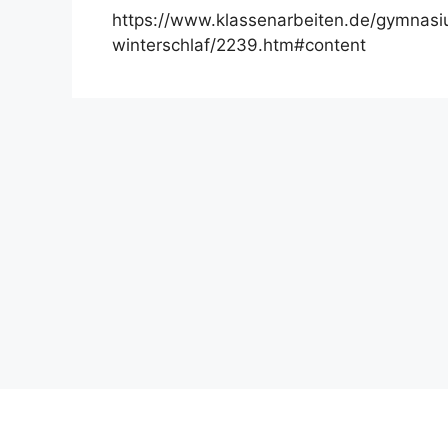
https://www.klassenarbeiten.de/gymnasi
winterschlaf/2239.htm#content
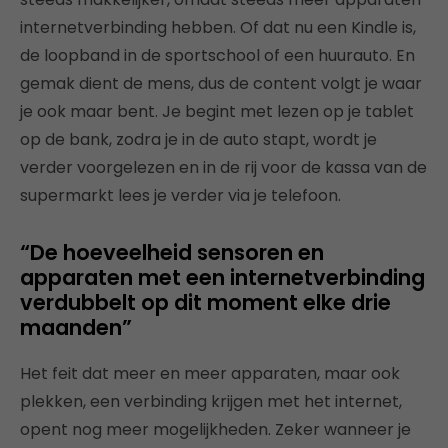
internetverbinding hebben. Of dat nu een Kindle is,
de loopband in de sportschool of een huurauto. En
gemak dient de mens, dus de content volgt je waar
je ook maar bent. Je begint met lezen op je tablet
op de bank, zodra je in de auto stapt, wordt je
verder voorgelezen en in de rij voor de kassa van de
supermarkt lees je verder via je telefoon.
“De hoeveelheid sensoren en
apparaten met een internetverbinding
verdubbelt op dit moment elke drie
maanden”
Het feit dat meer en meer apparaten, maar ook
plekken, een verbinding krijgen met het internet,
opent nog meer mogelijkheden. Zeker wanneer je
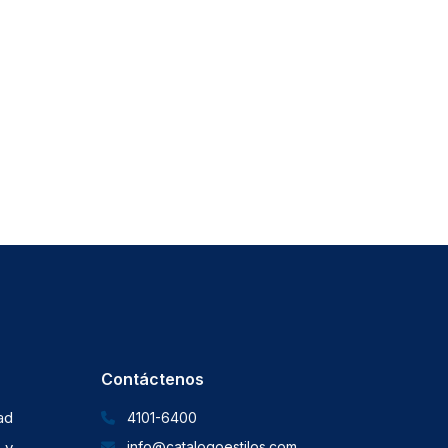
Contáctenos
dad
4101-6400
 y
info@catalogoestilos.com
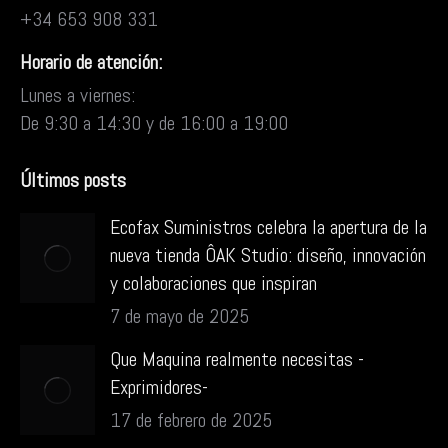
+34 653 908 331
Horario de atención:
Lunes a viernes:
De 9:30 a 14:30 y de 16:00 a 19:00
Últimos posts
Ecofax Suministros celebra la apertura de la
nueva tienda ÔAK Studio: diseño, innovación
y colaboraciones que inspiran
7 de mayo de 2025
Que Maquina realmente necesitas -
Exprimidores-
17 de febrero de 2025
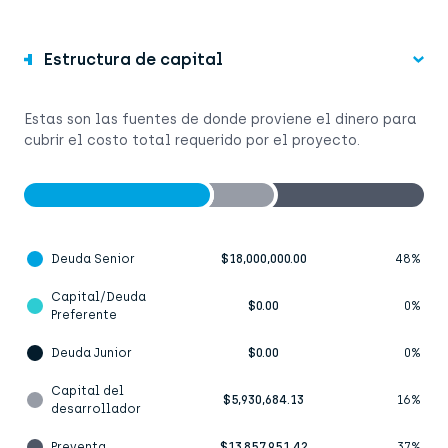
Estructura de capital
Estas son las fuentes de donde proviene el dinero para
cubrir el costo total requerido por el proyecto.
Deuda Senior
$18,000,000.00
48%
Capital/Deuda
$0.00
0%
Preferente
Deuda Junior
$0.00
0%
Capital del
$5,930,684.13
16%
desarrollador
Preventa
$13,857,951.42
37%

* * * *

### Exercise objective
The line containing "plekken, een verbinding" and every line after it, through the end of the data, are to be output exactly. Omit the pictures.

### Answer to this problem
plekken, een verbinding krijgen met het internet,
opent nog meer mogelijkheden. Zeker wanneer je
Contáctenos
dad
4101-6400
 y
info@catalogoestilos.com
+34 653 908 331
Horario de atención:
Lunes a viernes:
De 9:30 a 14:30 y de 16:00 a 19:00
Últimos posts
Ecofax Suministros celebra la apertura de la
nueva tienda ÔAK Studio: diseño, innovación
y colaboraciones que inspiran
7 de mayo de 2025
Que Maquina realmente necesitas -
Exprimidores-
17 de febrero de 2025
Estructura de capital
Estas son las fuentes de donde proviene el dinero para
cubrir el costo total requerido por el proyecto.
Deuda Senior
$18,000,000.00
48%
Capital/Deuda
$0.00
0%
Preferente
Deuda Junior
$0.00
0%
Capital del
$5,930,684.13
16%
desarrollador
Preventa
$13,857,951.42
37%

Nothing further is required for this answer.